Losing Track explores flaws in Wisconsin’s GPS monitoring program for offenders. In 2013, the Center exposed problems including false alerts and lost signals that sent offenders to jail even when they did not violate terms of the monitoring. This series update found that in the past five years, the size of the program has doubled — yet many of the problems remain.
Here are the stories:
Systemic failure: The Department of Corrections’ Electronic Monitoring Center routinely loses satellite signals or cell service for offenders on GPS monitoring.
Civil rights vs. GPS: U.S. courts differ on whether GPS monitoring and other control methods aimed at sex offenders violate their civil rights.
Homeless offenders: Ten percent of offenders on GPS monitoring are homeless, making it hard to keep devices charged.
Regrets of a monitoring pioneer: The man credited with helping to invent offender monitoring wishes the technology were used to rehabilitate offenders — not punish them.
Riley Vetterkind talks about this series on Wisconsin Public Radio’s Central Time and Managing Editor Dee J. Hall discuss the stories on Madison’s WORT.
Robert S. Gable and his late twin brother Kirkland invented the first electronic monitoring system for criminal offenders, tracking the location of at-risk teenagers and probationers in Massachusetts in the 1960s. Electronic monitoring has come a long way since then, but not necessarily to the liking of Gable, a professor emeritus of psychology at Claremont Graduate University in California.
While many view the current model for electronic monitoring as an alternative to prison that can save states money, Gable views it as chiefly a punishment driven by public animosity toward sex offenders.
“You can start simply by the legislation that’s done,” Gable told a reporter. “You know it’s not rehabilitation, it’s a matter of punishment. If you had a public whipping of sex offenders, then you could put them on probation afterwards, the public would feel now the offender has been appropriately punished.”
Instead, Gable, who taught behavioral psychology for 30 years, envisions an electronic monitoring program that rewards offenders for good behavior. He likens it to gambling, which is fueled by the anticipation of unpredictable, and sometimes large, rewards.
“Turn the corrections system into a Las Vegas,” Gable said.
But such a system, Gable argues, will be a tough sell to the public.
“The public’s perception of sex offenders — the need for punishment, the lack of rehabilitation — they don’t like rewards being given,” said Gable, who along with his brother shortened their last name from Schwitzgebel.
If the public were to soften its perception of sex offenders, Gable believes his system of positive reinforcement coupled with “swift, certain and yet moderate” punishment for violations could work. He proposes using today’s technology — the smartphone.
Corrections agencies could track offenders through their phones. To assure the device is on them, the system could use voice verification or a thin electronically tethered, tamperproof bracelet worn on the ankle or wrist, Gable said. The smartphone would allow probation officers to more easily dole out positive reinforcement of desired behaviors, he said.

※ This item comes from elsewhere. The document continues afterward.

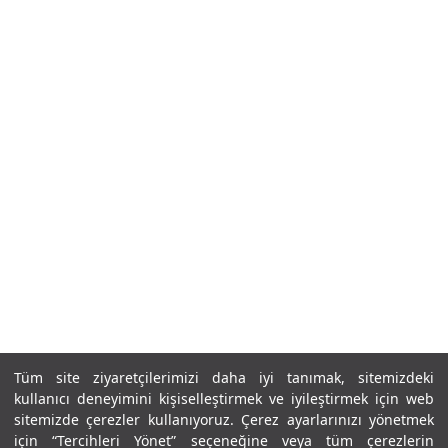
Tümünü Gör
Tüm site ziyaretçilerimizi daha iyi tanımak, sitemizdeki
kullanıcı deneyimini kişiselleştirmek ve iyileştirmek için web
sitemizde çerezler kullanıyoruz. Çerez ayarlarınızı yönetmek
için “Tercihleri Yönet” seçeneğine veya tüm çerezlerin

For example, a probation officer could send a text message acknowledging that the offender made it to his treatment group, or telling him he has received a free pizza coupon for arriving at a court date on time. Asking the public to contribute could generate even more rewards for offenders, he said.
“What you’re doing is developing an electronically based community support and guidance system,” Gable said.
Smartphones could remind offenders of upcoming appointments and job-related assignments, keeping necessary structure in their lives. And like most people today, Gable guesses offenders will want to keep their cell phones close to them.
“We will know when monitoring is a success when offenders want to stay on the system,” he said.